La resa del conto si definisce con sentenza monocratica per cessata materia (Corte dei Conti Sez. giur. Valle d’Aosta n. 70 del 24.12.2025)

Principi di diritto (Massima)
Nel giudizio per la resa del conto, avviato in forma monocratica ai sensi degli artt. 141 e ss. c.g.c., la definizione del procedimento spetta al giudice monocratico mediante sentenza, anch’essa monocratica, ai sensi dell’art. 144 c.g.c.. La fase collegiale è destinata esclusivamente a definire l’eventuale opposizione al decreto di fissazione del termine di cui all’art. 142 c.g.c. L’estinzione del giudizio per cessata materia del contendere, conseguente al deposito dei conti nel termine assegnato, deve essere dichiarata con sentenza motivata e non con decreto monocratico, pur non richiedendo quest’ultimo motivazione ai sensi dell’art. 41, comma 4, c.g.c. Restano impregiudicate le valutazioni sulla regolarità del conto, demandate al Magistrato designato ai sensi degli artt. 145 e ss. c.g.c.

Il Fatto

La Procura regionale della Corte dei conti per la Valle d’Aosta ha promosso il giudizio per la resa del conto nei confronti del comune in epigrafe, con ricorso depositato il 12 maggio 2025, in relazione alla gestione 2023 del servizio di tesoreria affidato al tesoriere.

Con decreto n. 14/2025 il giudice designato ha assegnato all’agente contabile il termine perentorio di 120 giorni per il deposito dei conti all’Ente e a quest’ultimo ulteriori 30 giorni per il deposito presso la Sezione giurisdizionale. Il comune ha provveduto al deposito entro il termine indicato. Con successivo decreto del 7 novembre 2025 è stata fissata l’udienza di definizione. Il Pubblico Ministero ha concluso chiedendo la cessazione della materia del contendere.

La Motivazione della Corte

Il giudice monocratico affronta anzitutto una questione di forma del provvedimento di definizione. Una volta avviato il giudizio per la resa del conto in forma monocratica, ai sensi degli artt. 141 e ss. c.g.c., il medesimo giudizio deve essere definito con sentenza anch’essa monocratica, anche in applicazione dell’art. 144 c.g.c.

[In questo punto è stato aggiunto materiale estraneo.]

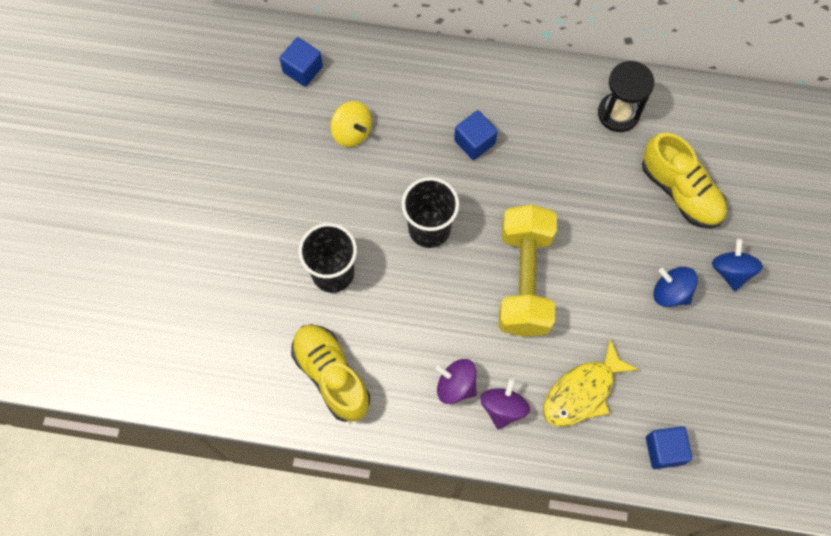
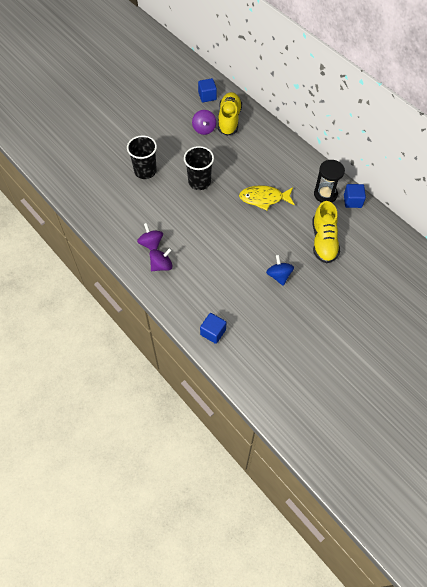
camera: 40 degrees right, 10 degrees down
yellow shoe [291,324,370,422] -> yellow shoe moved to [218,92,242,136]
yellow spinning top [331,101,372,147] -> purple spinning top [192,110,216,135]
blue cube [454,110,498,160] -> blue cube moved to [344,184,366,208]
yellow dumbbell [499,205,557,337] -> none
yellow fish [543,339,639,427] -> yellow fish moved to [239,185,295,211]
blue spinning top [712,239,763,291] -> none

La fase collegiale, precisa il giudice, è destinata esclusivamente a definire l’eventuale opposizione al decreto di fissazione del termine, ai sensi dell’art. 142 c.g.c. La pronuncia aderisce a un orientamento già espresso da altre Sezioni giurisdizionali, richiamate nel testo, secondo cui la definizione del giudizio monocratico non transita per il collegio.

Il giudice esamina poi la forma dell’atto dichiarativo dell’estinzione. Il decreto monocratico, ai sensi dell’art. 41, comma 4, c.g.c., non richiederebbe motivazione. Da ciò il giudice trae la conseguenza che il provvedimento che dichiari motivatamente l’estinzione del giudizio per resa del conto debba essere costituito dalla sentenza, forma ritenuta la più idonea al raggiungimento dello scopo ai sensi dell’art. 38, comma 2, c.g.c.

Nel merito, risulta che i conti oggetto del giudizio siano stati depositati nel rispetto dei termini assegnati. Il giudice dichiara pertanto estinto il giudizio per cessata materia del contendere. Restano impregiudicate le valutazioni sulla regolarità del conto, demandate al Magistrato designato nell’ambito degli artt. 145 e ss. c.g.c. Non vi è luogo a pronuncia sulle spese.

Nota della Redazione

Ogni decisione citata è verificata sul provvedimento originale. Quando il documento può essere legittimamente ripubblicato senza esporre dati personali, mettiamo a disposizione anche il testo integrale.